For a time Jean sat and watched them in silence; then he made a sign to
Cummins, who joined him at the door.

"I am going the Athabasca way to-day," he said. "I wish to talk with the boy before I go. I have a word to say to him which no ears should hear but his own. Will it be right?"

"Talk to him as long as you like," said Cummins, "but don't worry him about the missionary. You'll not get a word from him."

Jan's eyes spoke with a devotion greater than words as Jean de Gravois came and sat close beside him. He knew that it was Jean who had brought him alive into the post, and now there was something in the suggestive grimacing of the Frenchman's face, and in the eagerness with which he looked over his shoulder, as if he was not quite sure but that the walls held ears, that caused the boy's heart to beat a little faster as he speculated upon what Jean was going to say.

For a few moments Jean looked at the other steadily, with his thin, black face propped in his hands and a curious smile on his lips. He twisted his face into a dozen expressions of a language as voluble as that of his tongue, hunched his shoulders up to his ears as he grinned at Jan, and chuckled between his grimaces.

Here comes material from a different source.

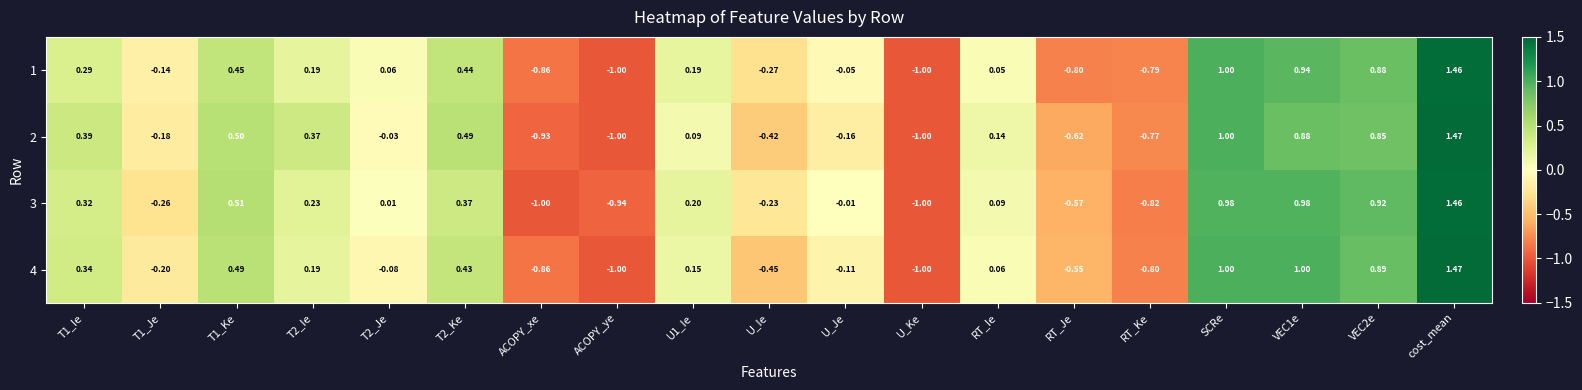

Which category has the highest value across all series?

cost_mean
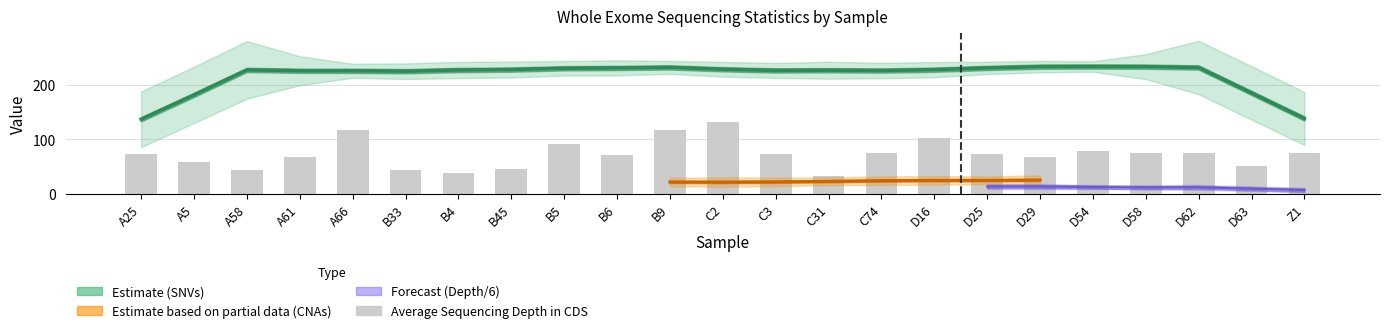

What is the total value across all series at D54?

339.5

"Ah, it was wan be-e-a-u-tiful fight!" he said softly. "You are a brave boy, Jan Thoreau!"

"You did not see it?" asked Jan.

Unconsciously the words came from him in French. Jean caught one of his thin hands and laughed joyfully, for the spirit of him was French to the bottom of his soul.

"I see it? No, neither I nor Iowaka; but there it was in the snow, as plain as the eyes in your face. And did I not follow the trail that staggered down the mountain, while Iowaka brought you back to life? And when I came to the lake, did I not see something black out upon it, like a charred log? And when I came to it, was it not the dead body of the missioner from Churchill? Eh, Jan Thoreau?"

Jan sat up in his bed with a sharp cry.